Там действовала таинственная «Система» – структура, не имевшая структуры и сфер приложения.

Мальчики и девочки, с хэйрами и бисерными фенечками, собирались («тусоваться» слетело на язык году в 1985-м) на углу Стремянной и Поварского, где была гостиница «Париж», где встречались Тургенев и Виардо (умоляю, не проверяйте).

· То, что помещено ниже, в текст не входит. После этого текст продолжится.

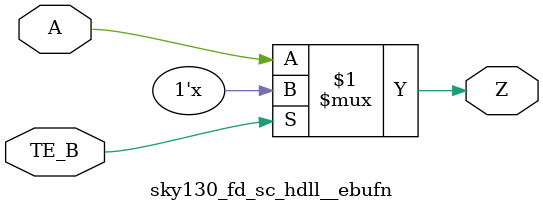
<source format=v>
/*
 * Copyright 2020 The SkyWater PDK Authors
 *
 * Licensed under the Apache License, Version 2.0 (the "License");
 * you may not use this file except in compliance with the License.
 * You may obtain a copy of the License at
 *
 *     https://www.apache.org/licenses/LICENSE-2.0
 *
 * Unless required by applicable law or agreed to in writing, software
 * distributed under the License is distributed on an "AS IS" BASIS,
 * WITHOUT WARRANTIES OR CONDITIONS OF ANY KIND, either express or implied.
 * See the License for the specific language governing permissions and
 * limitations under the License.
 *
 * SPDX-License-Identifier: Apache-2.0
*/


`ifndef SKY130_FD_SC_HDLL__EBUFN_FUNCTIONAL_V
`define SKY130_FD_SC_HDLL__EBUFN_FUNCTIONAL_V

/**
 * ebufn: Tri-state buffer, negative enable.
 *
 * Verilog simulation functional model.
 */

`timescale 1ns / 1ps
`default_nettype none

`celldefine
module sky130_fd_sc_hdll__ebufn (
    Z   ,
    A   ,
    TE_B
);

    // Module ports
    output Z   ;
    input  A   ;
    input  TE_B;

    //     Name     Output  Other arguments
    bufif0 bufif00 (Z     , A, TE_B        );

endmodule
`endcelldefine

`default_nettype wire
`endif  // SKY130_FD_SC_HDLL__EBUFN_FUNCTIONAL_V

</source>
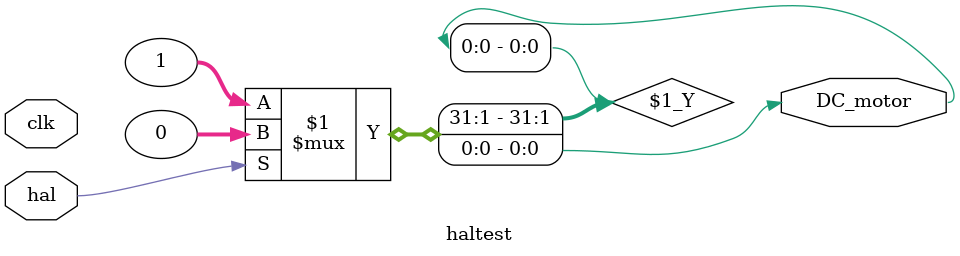
<source format=v>
module haltest(
input clk,
  input hal,  // B¬Û«H¸¹
  output DC_motor  // A¬Û«H¸¹
);

 assign DC_motor = hal ? 0 : 1;

 
 
endmodule
</source>
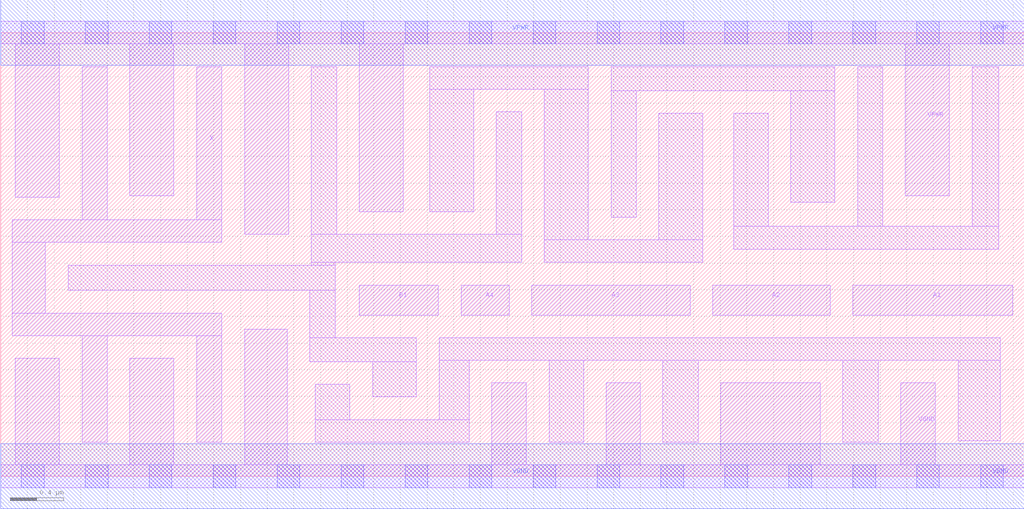
<source format=lef>
# Copyright 2020 The SkyWater PDK Authors
#
# Licensed under the Apache License, Version 2.0 (the "License");
# you may not use this file except in compliance with the License.
# You may obtain a copy of the License at
#
#     https://www.apache.org/licenses/LICENSE-2.0
#
# Unless required by applicable law or agreed to in writing, software
# distributed under the License is distributed on an "AS IS" BASIS,
# WITHOUT WARRANTIES OR CONDITIONS OF ANY KIND, either express or implied.
# See the License for the specific language governing permissions and
# limitations under the License.
#
# SPDX-License-Identifier: Apache-2.0

VERSION 5.7 ;
  NAMESCASESENSITIVE ON ;
  NOWIREEXTENSIONATPIN ON ;
  DIVIDERCHAR "/" ;
  BUSBITCHARS "[]" ;
UNITS
  DATABASE MICRONS 200 ;
END UNITS
MACRO sky130_fd_sc_lp__o41a_4
  CLASS CORE ;
  SOURCE USER ;
  FOREIGN sky130_fd_sc_lp__o41a_4 ;
  ORIGIN  0.000000  0.000000 ;
  SIZE  7.680000 BY  3.330000 ;
  SYMMETRY X Y R90 ;
  SITE unit ;
  PIN A1
    ANTENNAGATEAREA  0.630000 ;
    DIRECTION INPUT ;
    USE SIGNAL ;
    PORT
      LAYER li1 ;
        RECT 6.395000 1.210000 7.595000 1.435000 ;
    END
  END A1
  PIN A2
    ANTENNAGATEAREA  0.630000 ;
    DIRECTION INPUT ;
    USE SIGNAL ;
    PORT
      LAYER li1 ;
        RECT 5.345000 1.210000 6.225000 1.435000 ;
    END
  END A2
  PIN A3
    ANTENNAGATEAREA  0.630000 ;
    DIRECTION INPUT ;
    USE SIGNAL ;
    PORT
      LAYER li1 ;
        RECT 3.985000 1.210000 5.175000 1.435000 ;
    END
  END A3
  PIN A4
    ANTENNAGATEAREA  0.630000 ;
    DIRECTION INPUT ;
    USE SIGNAL ;
    PORT
      LAYER li1 ;
        RECT 3.455000 1.210000 3.815000 1.435000 ;
    END
  END A4
  PIN B1
    ANTENNAGATEAREA  0.630000 ;
    DIRECTION INPUT ;
    USE SIGNAL ;
    PORT
      LAYER li1 ;
        RECT 2.690000 1.210000 3.285000 1.435000 ;
    END
  END B1
  PIN X
    ANTENNADIFFAREA  1.176000 ;
    DIRECTION OUTPUT ;
    USE SIGNAL ;
    PORT
      LAYER li1 ;
        RECT 0.085000 1.055000 1.660000 1.225000 ;
        RECT 0.085000 1.225000 0.335000 1.755000 ;
        RECT 0.085000 1.755000 1.660000 1.925000 ;
        RECT 0.610000 0.255000 0.800000 1.055000 ;
        RECT 0.610000 1.925000 0.800000 3.075000 ;
        RECT 1.470000 0.255000 1.660000 1.055000 ;
        RECT 1.470000 1.925000 1.660000 3.075000 ;
    END
  END X
  PIN VGND
    DIRECTION INOUT ;
    USE GROUND ;
    PORT
      LAYER li1 ;
        RECT 0.000000 -0.085000 7.680000 0.085000 ;
        RECT 0.110000  0.085000 0.440000 0.885000 ;
        RECT 0.970000  0.085000 1.300000 0.885000 ;
        RECT 1.830000  0.085000 2.150000 1.105000 ;
        RECT 3.685000  0.085000 3.945000 0.700000 ;
        RECT 4.545000  0.085000 4.800000 0.700000 ;
        RECT 5.405000  0.085000 6.150000 0.700000 ;
        RECT 6.755000  0.085000 7.015000 0.700000 ;
      LAYER mcon ;
        RECT 0.155000 -0.085000 0.325000 0.085000 ;
        RECT 0.635000 -0.085000 0.805000 0.085000 ;
        RECT 1.115000 -0.085000 1.285000 0.085000 ;
        RECT 1.595000 -0.085000 1.765000 0.085000 ;
        RECT 2.075000 -0.085000 2.245000 0.085000 ;
        RECT 2.555000 -0.085000 2.725000 0.085000 ;
        RECT 3.035000 -0.085000 3.205000 0.085000 ;
        RECT 3.515000 -0.085000 3.685000 0.085000 ;
        RECT 3.995000 -0.085000 4.165000 0.085000 ;
        RECT 4.475000 -0.085000 4.645000 0.085000 ;
        RECT 4.955000 -0.085000 5.125000 0.085000 ;
        RECT 5.435000 -0.085000 5.605000 0.085000 ;
        RECT 5.915000 -0.085000 6.085000 0.085000 ;
        RECT 6.395000 -0.085000 6.565000 0.085000 ;
        RECT 6.875000 -0.085000 7.045000 0.085000 ;
        RECT 7.355000 -0.085000 7.525000 0.085000 ;
      LAYER met1 ;
        RECT 0.000000 -0.245000 7.680000 0.245000 ;
    END
  END VGND
  PIN VPWR
    DIRECTION INOUT ;
    USE POWER ;
    PORT
      LAYER li1 ;
        RECT 0.000000 3.245000 7.680000 3.415000 ;
        RECT 0.110000 2.095000 0.440000 3.245000 ;
        RECT 0.970000 2.105000 1.300000 3.245000 ;
        RECT 1.830000 1.815000 2.160000 3.245000 ;
        RECT 2.690000 1.985000 3.020000 3.245000 ;
        RECT 6.790000 2.105000 7.120000 3.245000 ;
      LAYER mcon ;
        RECT 0.155000 3.245000 0.325000 3.415000 ;
        RECT 0.635000 3.245000 0.805000 3.415000 ;
        RECT 1.115000 3.245000 1.285000 3.415000 ;
        RECT 1.595000 3.245000 1.765000 3.415000 ;
        RECT 2.075000 3.245000 2.245000 3.415000 ;
        RECT 2.555000 3.245000 2.725000 3.415000 ;
        RECT 3.035000 3.245000 3.205000 3.415000 ;
        RECT 3.515000 3.245000 3.685000 3.415000 ;
        RECT 3.995000 3.245000 4.165000 3.415000 ;
        RECT 4.475000 3.245000 4.645000 3.415000 ;
        RECT 4.955000 3.245000 5.125000 3.415000 ;
        RECT 5.435000 3.245000 5.605000 3.415000 ;
        RECT 5.915000 3.245000 6.085000 3.415000 ;
        RECT 6.395000 3.245000 6.565000 3.415000 ;
        RECT 6.875000 3.245000 7.045000 3.415000 ;
        RECT 7.355000 3.245000 7.525000 3.415000 ;
      LAYER met1 ;
        RECT 0.000000 3.085000 7.680000 3.575000 ;
    END
  END VPWR
  OBS
    LAYER li1 ;
      RECT 0.505000 1.395000 2.510000 1.585000 ;
      RECT 2.320000 0.860000 3.120000 1.040000 ;
      RECT 2.320000 1.040000 2.510000 1.395000 ;
      RECT 2.330000 1.585000 2.510000 1.605000 ;
      RECT 2.330000 1.605000 3.910000 1.815000 ;
      RECT 2.330000 1.815000 2.520000 3.075000 ;
      RECT 2.360000 0.255000 3.515000 0.425000 ;
      RECT 2.360000 0.425000 2.620000 0.690000 ;
      RECT 2.790000 0.595000 3.120000 0.860000 ;
      RECT 3.220000 1.985000 3.550000 2.905000 ;
      RECT 3.220000 2.905000 4.410000 3.075000 ;
      RECT 3.290000 0.425000 3.515000 0.870000 ;
      RECT 3.290000 0.870000 7.500000 1.040000 ;
      RECT 3.720000 1.815000 3.910000 2.735000 ;
      RECT 4.080000 1.605000 5.270000 1.775000 ;
      RECT 4.080000 1.775000 4.410000 2.905000 ;
      RECT 4.115000 0.255000 4.375000 0.870000 ;
      RECT 4.580000 1.945000 4.770000 2.895000 ;
      RECT 4.580000 2.895000 6.260000 3.075000 ;
      RECT 4.940000 1.775000 5.270000 2.725000 ;
      RECT 4.970000 0.255000 5.235000 0.870000 ;
      RECT 5.500000 1.705000 7.490000 1.875000 ;
      RECT 5.500000 1.875000 5.760000 2.725000 ;
      RECT 5.930000 2.055000 6.260000 2.895000 ;
      RECT 6.320000 0.255000 6.585000 0.870000 ;
      RECT 6.430000 1.875000 6.620000 3.075000 ;
      RECT 7.185000 0.265000 7.500000 0.870000 ;
      RECT 7.290000 1.875000 7.490000 3.075000 ;
  END
END sky130_fd_sc_lp__o41a_4

</source>
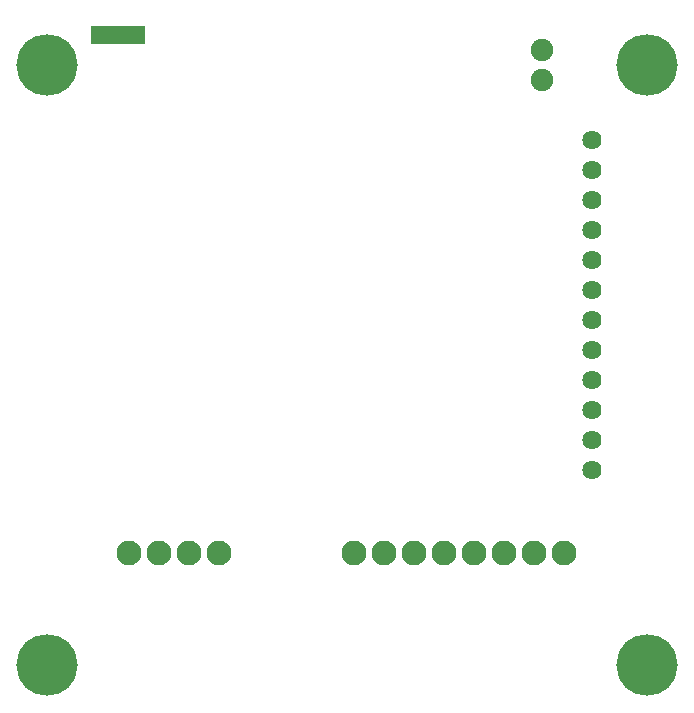
<source format=gbs>
G04 Layer: BottomSolderMaskLayer*
G04 Panelize: , Column: 2, Row: 2, Board Size: 58.42mm x 58.42mm, Panelized Board Size: 118.84mm x 118.84mm*
G04 EasyEDA v6.5.34, 2023-08-21 18:11:39*
G04 65339524c9c04168860851439bfcdcf3,5a6b42c53f6a479593ecc07194224c93,10*
G04 Gerber Generator version 0.2*
G04 Scale: 100 percent, Rotated: No, Reflected: No *
G04 Dimensions in millimeters *
G04 leading zeros omitted , absolute positions ,4 integer and 5 decimal *
%FSLAX45Y45*%
%MOMM*%

%ADD10C,5.2032*%
%ADD11C,2.1016*%
%ADD12C,1.9016*%
%ADD13C,1.6256*%

%LPD*%
D10*
G01*
X381000Y5461000D03*
G01*
X5461000Y5461000D03*
G01*
X5461000Y381000D03*
G01*
X381000Y381000D03*
D11*
G01*
X4759706Y1329893D03*
G01*
X4505706Y1329893D03*
G01*
X4251706Y1329893D03*
G01*
X3997706Y1329893D03*
G01*
X3743706Y1329893D03*
G01*
X3489706Y1329893D03*
G01*
X3235706Y1329893D03*
G01*
X2981706Y1329893D03*
D12*
G01*
X4572000Y5588000D03*
G01*
X4572000Y5334000D03*
D11*
G01*
X1835099Y1329918D03*
G01*
X1581099Y1329918D03*
G01*
X1327099Y1329918D03*
G01*
X1073099Y1329918D03*
D13*
G01*
X4991100Y2540000D03*
G01*
X4991100Y2032000D03*
G01*
X4991100Y2286000D03*
G01*
X4991100Y2794000D03*
G01*
X4991100Y3048000D03*
G01*
X4991100Y3302000D03*
G01*
X4991100Y3556000D03*
G01*
X4991100Y3810000D03*
G01*
X4991100Y4064000D03*
G01*
X4991100Y4318000D03*
G01*
X4991100Y4826000D03*
G01*
X4991100Y4572000D03*
G36*
X749300Y5791200D02*
G01*
X1206500Y5791200D01*
X1206500Y5638800D01*
X749300Y5638800D01*
G37*
M02*

</source>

Дом был разрушен авиабомбой, образовался пустырь.

С еще одной дверью в другую реальность.

Системщики это чувствовали, и спешили обменяться самиздатовским Бродским до того, как его издадут.

Меня приводила туда Баба Фима – густоволосая девушка со вскинутыми бровями, работавшая курьером в журнале «Аврора», где я тоже работал и жил, отвинчивая по ночам боковину банкетки в кабинете редактора и пододвигая стул для устройства ложа.

Я ночевал в бывших казармах Преображенского полка – тех самых, где жил Германн; выходивших окнами на дом Адомини, в котором жил Герман, даже два Германа, Юрий и Алексей.

А днем Баба Фима таскала меня на Стремянную, мы пили «маленький двойной» в исчезнувшем ныне кафе «Эльф», который, в отличие от Системы, помнят все.

Баба Фима сгинула на Трассе, как называлась дорога Ленинград-Москва, по которой автостопом передвигались системщики.

Мы с женой, поднакопив деньжат, купили квартиру на Петроградской стороне.

Петроградская – это сторона башенок, шпилей, нелинейных улиц, отскока и отпрыга в сторону от идеи державности в пользу буржуазной, частной жизни.

Во всех книжках издательства «Детская литература» в матерчатых переплетах, читанных во время школьных ангин, есть такой город: с выносными лифтами и двориками, где выгуливают одного на двоих пса мальчик и девочка.

Жена просит обязательно дописать, что от Ленинграда в Петербурге сохранилась нестыдность ощущения душевной смуты и нестыдность бедной жизни. Нет ничего зазорного в том, чтобы жить в коммуналке, с протечкой по лепнине и соседями в халатах и тренировочных штанах. Город все равно твой.